Important - Get the answers in writing
Most people who sell mortgages (even if they work in a bank) will be on some sort of commission. Sign more deals and earn more money. The trouble is it's common for the worst value mortgages (for the customer) to pay some of the highest commissions to the salesman.

Unfortunately whenever top bonuses are paid it means there's always scope for monkey business, ie a salesman might not always tell the truth, or perhaps he conceals facts to make the sale.

Look no further than the mortgage mess in America which started to implode in 2006 and 2007. There a myriad of unscrupulous and over aggressive salesmen were fuelled by large commissions to sign up new customers with little regard or concern as to whether they were suitable for the product.

So I strongly advise that you get the answers to the 3 questions in writing and on official company notepaper (a company email would probably do but check this as I'm no lawyer). By all means talk about the figures on the phone but say you need them in writing for your records.


If you're uncomfortable asking for this kind of detailed information then use the 'unseen advisor trick'.

Say that your father/mother/brother/sister/friend who's an accountant/lawyer advises you on all your financial matters and they insist that all financial information is confirmed in writing for your records.

And if the broker asks to speak to the imaginary advisor, say no as they prefer to stay in the background

If a bank or mortgage broker refuses to furnish this information in writing, perhaps they say it's not possible due to company policy etc, then probabilities would suggest they're trying to hide something.

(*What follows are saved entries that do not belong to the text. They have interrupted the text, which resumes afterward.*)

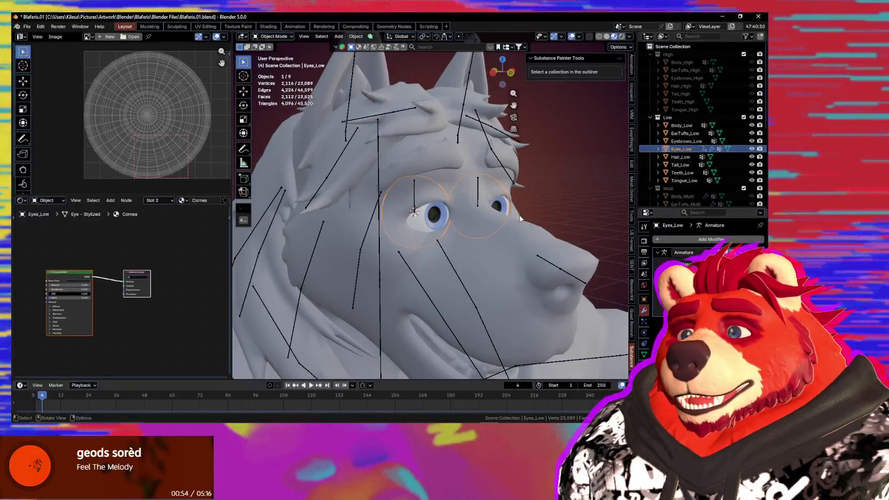
mouse_move(520, 218)
middle_down()
mouse_move(454, 224)
mouse_move(526, 239)
middle_up()
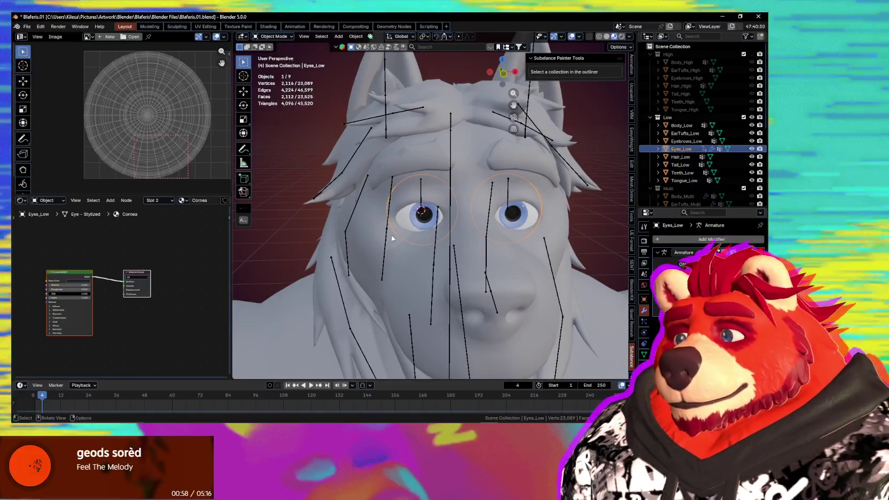
scroll(392, 238, down, 4)
scroll(391, 238, down, 2)
click(540, 214)
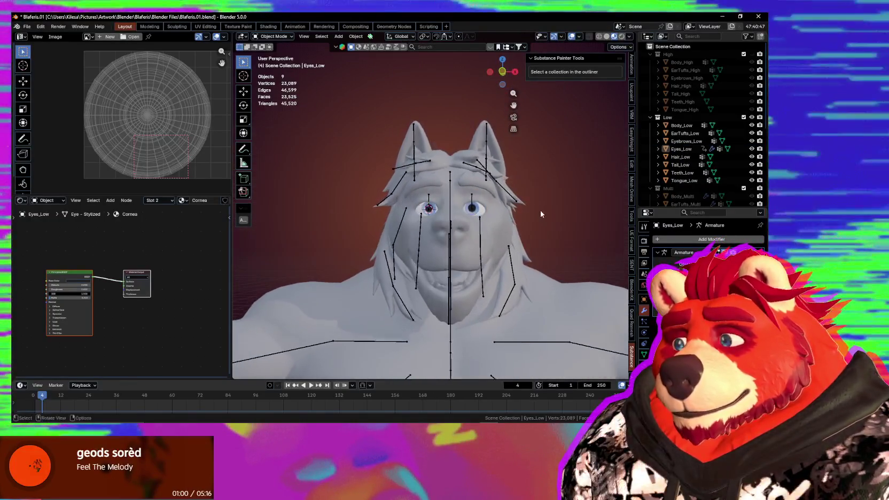
scroll(535, 217, down, 3)
mouse_move(532, 228)
middle_down()
mouse_move(556, 238)
mouse_move(516, 238)
mouse_move(565, 234)
middle_up()
scroll(516, 237, up, 3)
scroll(531, 254, up, 2)
scroll(528, 254, up, 2)
scroll(528, 255, up, 2)
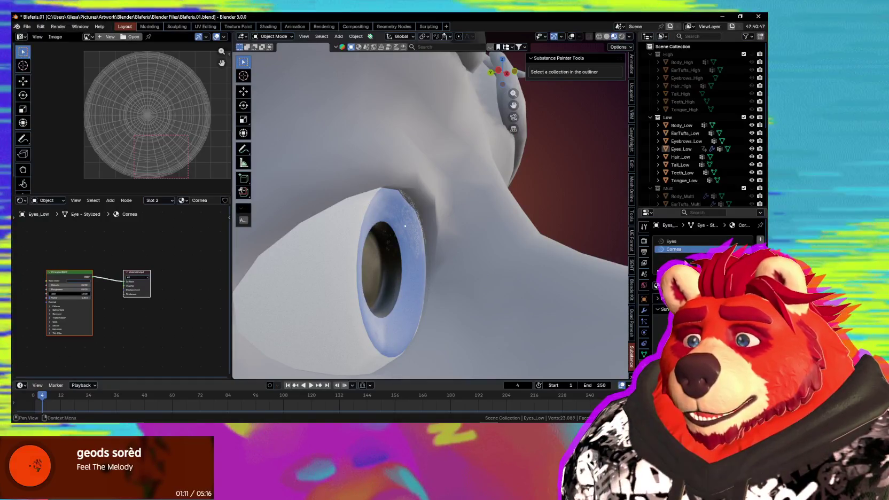
- Select the Eyes material slot and lower its IOR value
click(695, 241)
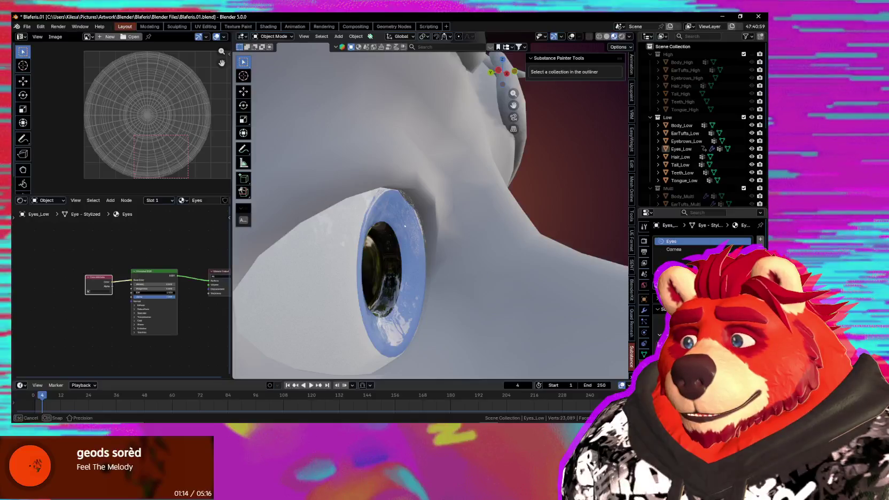
mouse_move(511, 308)
middle_down()
mouse_move(473, 301)
mouse_move(435, 311)
mouse_move(505, 312)
mouse_move(526, 309)
mouse_move(526, 299)
middle_up()
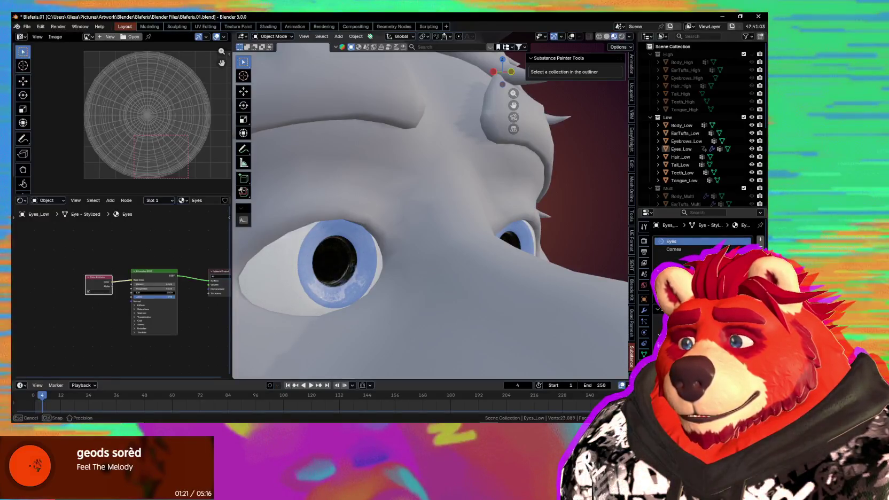
drag(155, 292, 145, 292)
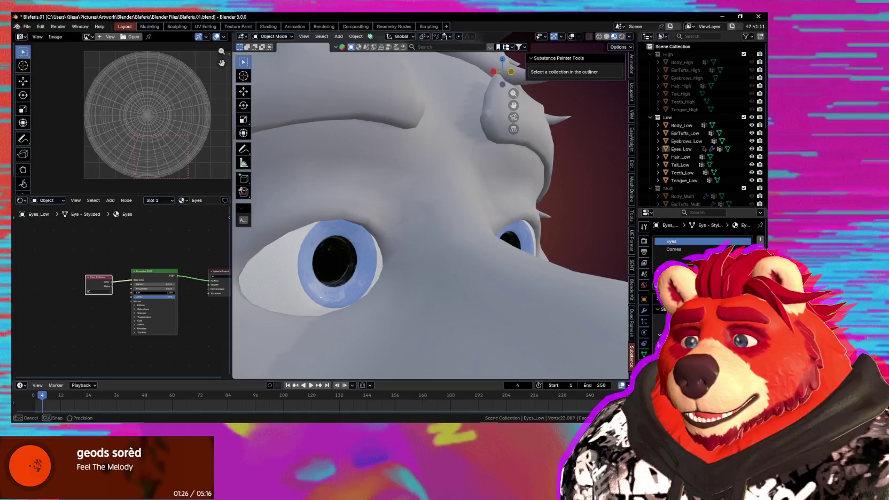
- Select the Low collection in the Outliner to show its Substance Painter export buttons
mouse_move(452, 313)
middle_down()
mouse_move(471, 314)
mouse_move(397, 313)
middle_up()
scroll(400, 331, down, 4)
scroll(411, 315, down, 1)
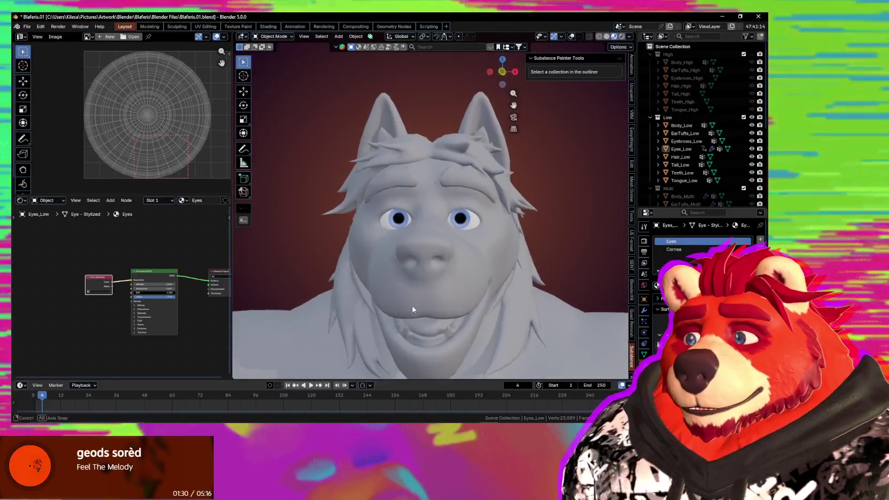
key(ctrl+Tab)
click(448, 326)
scroll(524, 268, down, 3)
scroll(505, 250, down, 2)
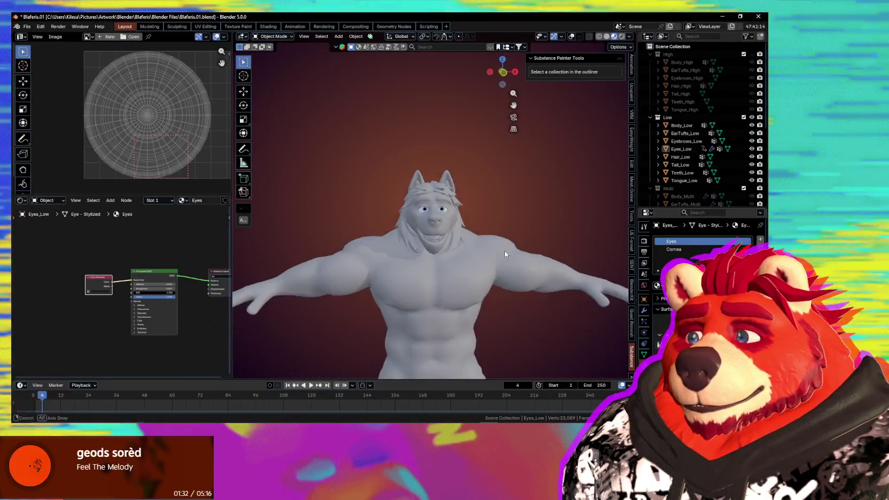
mouse_move(504, 250)
middle_down()
mouse_move(453, 255)
mouse_move(505, 253)
middle_up()
click(667, 117)
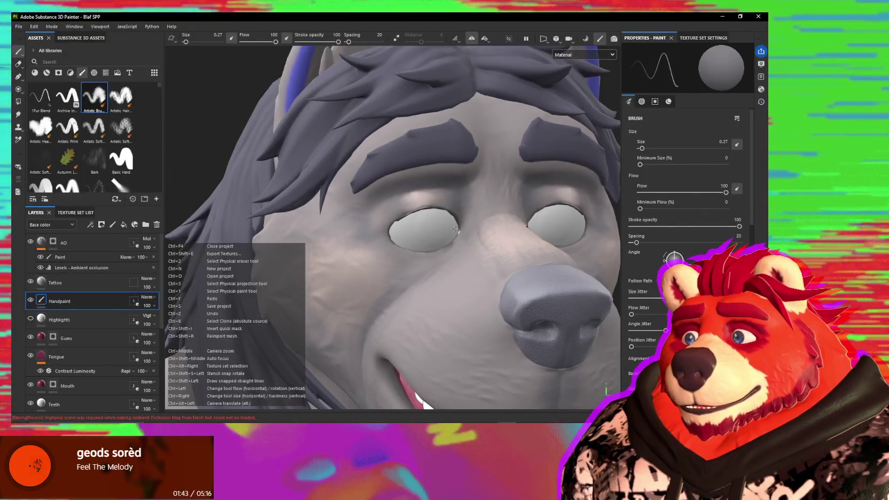
- Orbit the Painter viewport to a three-quarter view of the textured grey wolf head
alt+drag(455, 228, 436, 253)
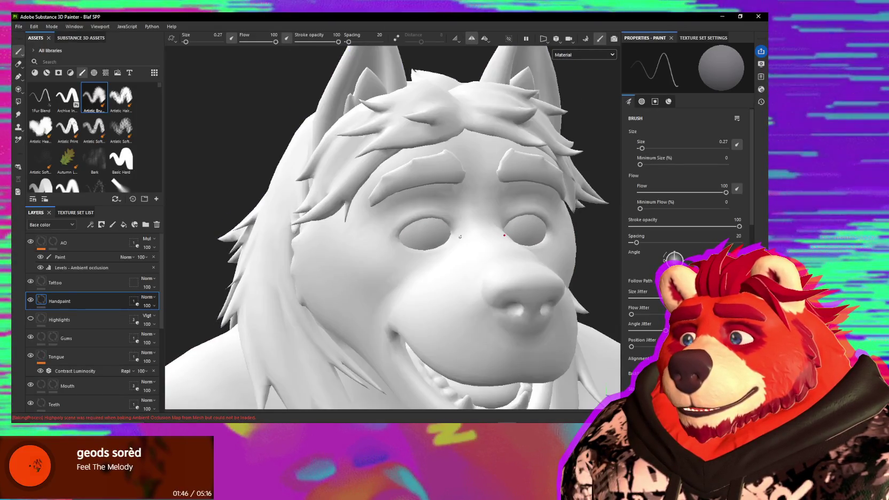
alt+drag(474, 240, 478, 248)
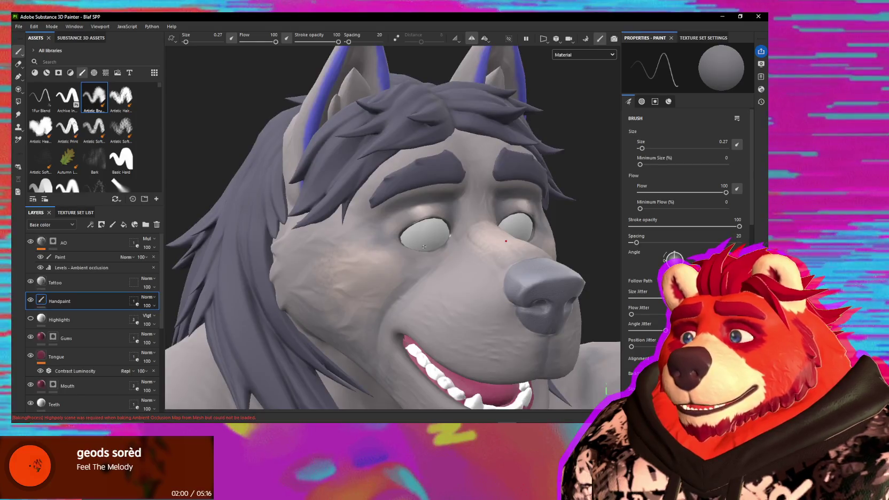
- Paint dark shading around the eye socket and toward the cheek on the Handpaint layer
scroll(444, 270, up, 2)
scroll(443, 257, up, 3)
scroll(442, 240, up, 3)
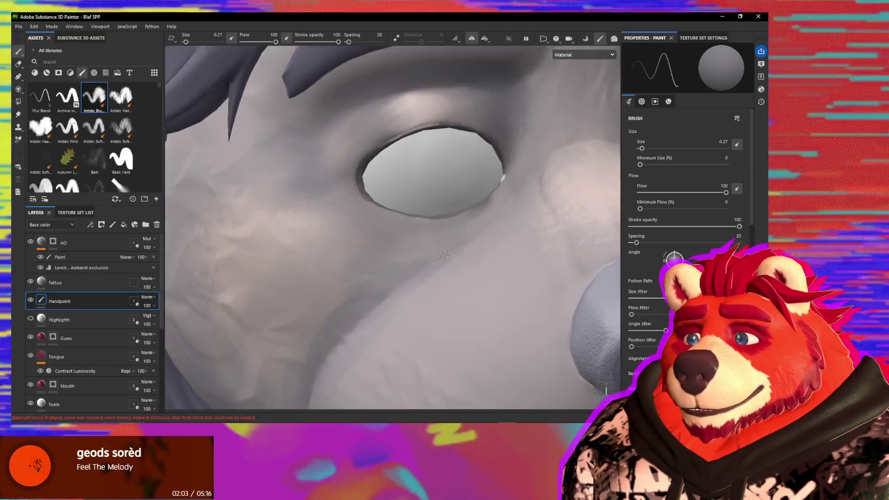
scroll(441, 227, up, 3)
scroll(433, 233, up, 2)
mouse_move(427, 238)
alt+mouse_down()
mouse_move(447, 238)
mouse_move(457, 266)
mouse_move(405, 294)
mouse_move(397, 321)
mouse_move(426, 371)
mouse_move(443, 353)
mouse_move(508, 328)
alt+mouse_up()
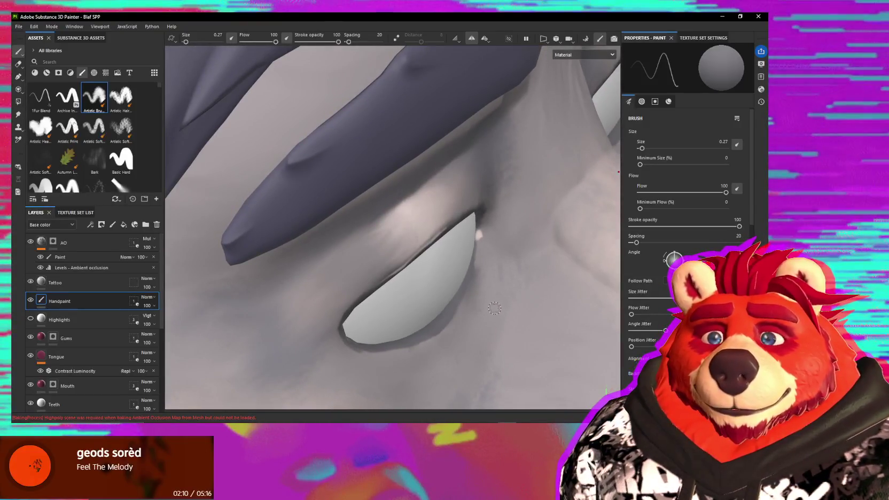
mouse_move(494, 308)
alt+mouse_down()
mouse_move(462, 313)
mouse_move(481, 304)
alt+mouse_up()
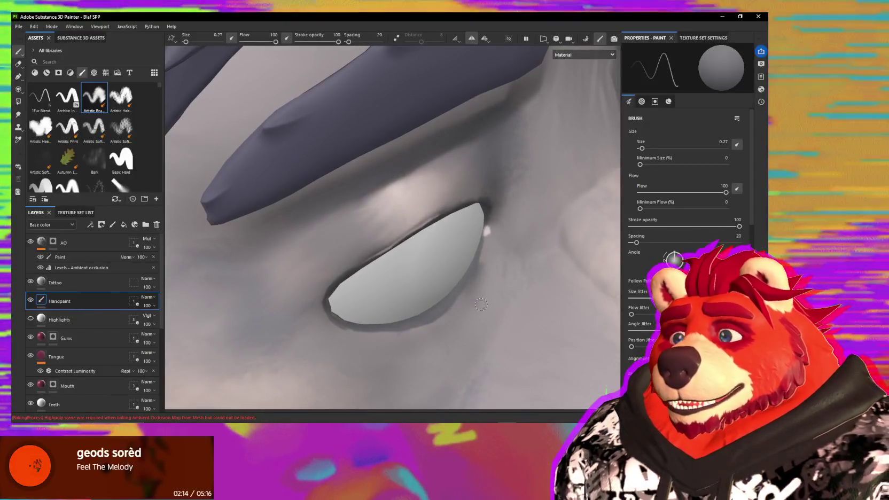
mouse_move(433, 313)
alt+mouse_down()
mouse_move(476, 281)
mouse_move(473, 243)
alt+mouse_up()
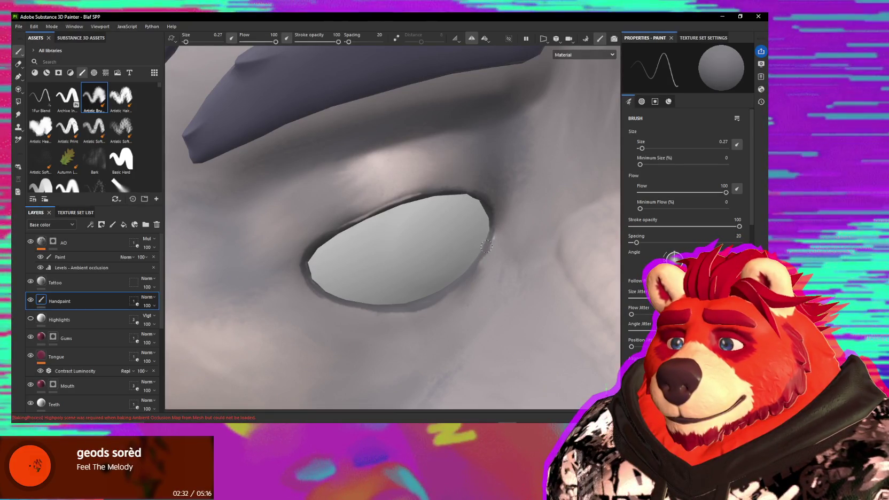
mouse_move(491, 236)
alt+mouse_down()
mouse_move(506, 215)
mouse_move(493, 209)
alt+mouse_up()
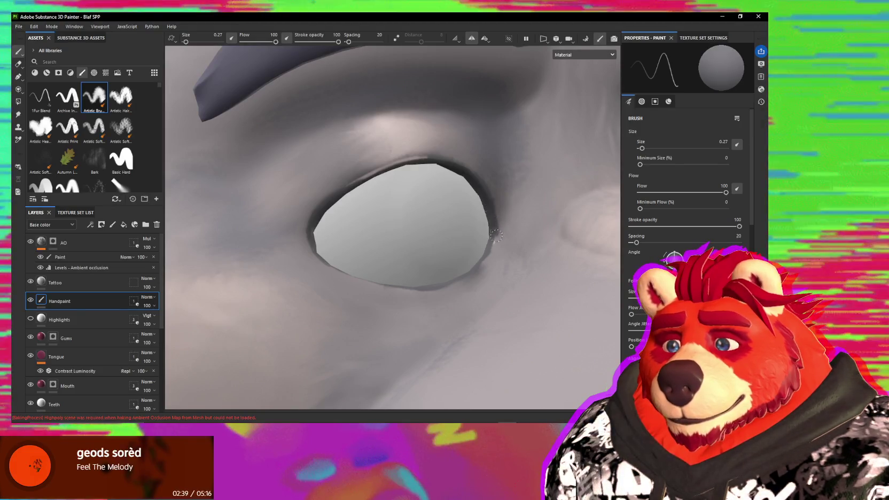
alt+drag(470, 244, 486, 244)
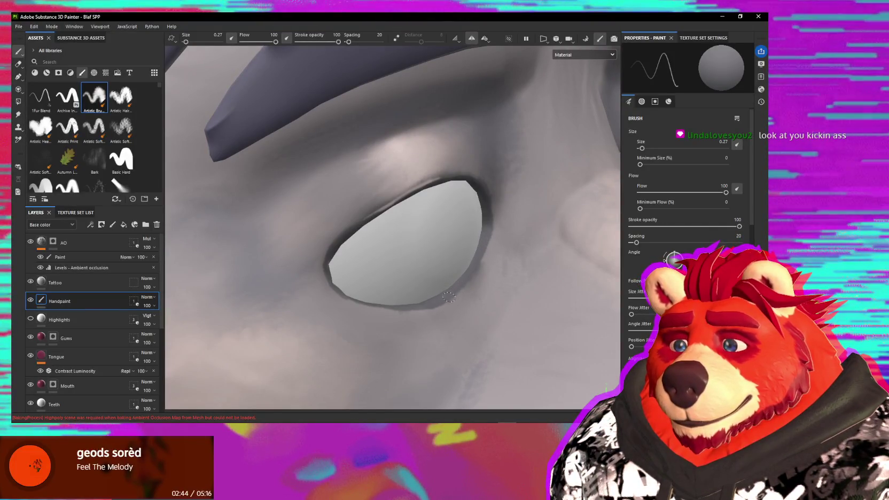
mouse_move(448, 297)
alt+mouse_down()
mouse_move(482, 294)
mouse_move(422, 317)
mouse_move(351, 284)
mouse_move(328, 252)
mouse_move(391, 242)
mouse_move(358, 229)
alt+mouse_up()
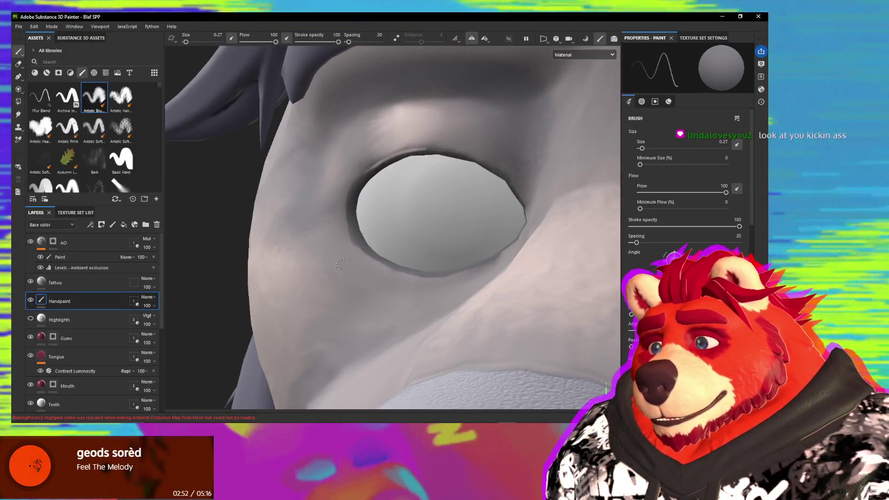
mouse_move(351, 209)
alt+mouse_down()
mouse_move(345, 267)
mouse_move(346, 225)
alt+mouse_up()
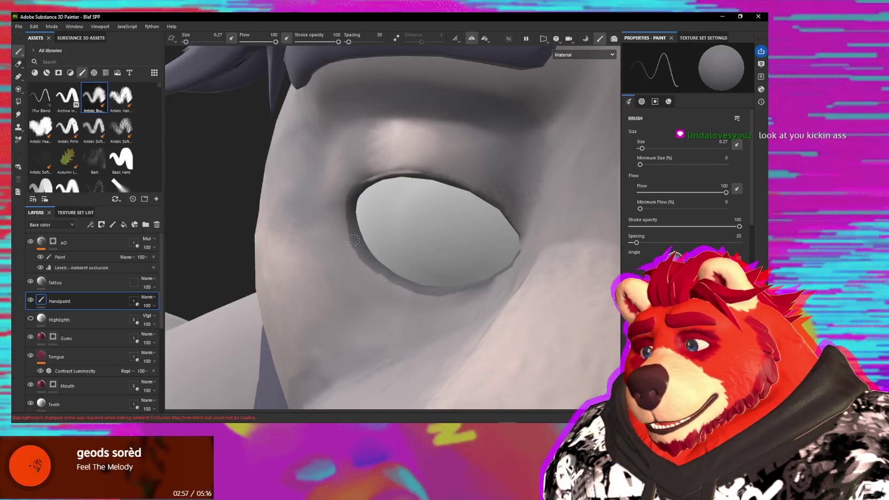
alt+drag(401, 278, 383, 279)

You're about to enter a major financial deal for probably hundreds of thousands of pounds and one side refuses to commit some simple information to paper. Common sense says that's not right.

Remember, you choose who to do business with - not the other way around. So if any broker/lender starts to play games cut them off straight away and start talking with another firm, there are plenty of them.

What this step has accomplished
If you've got proper answers to the 3 fail-safe questions then you should have found the right mortgage for your needs and at the best possible price.

Plus, as a bonus you will have gained an invaluable education in mortgages so should you wish to remortgage in the future you can be sure of getting another great deal.

Did you know? - 'Reserving' a mortgage deal is often possible

Many lenders will allow you to reserve a certain mortgage deal for up to 3 months before you actually sign the papers. This makes sense as the buying and selling of property can take time.

Note, there's usually a fee for this.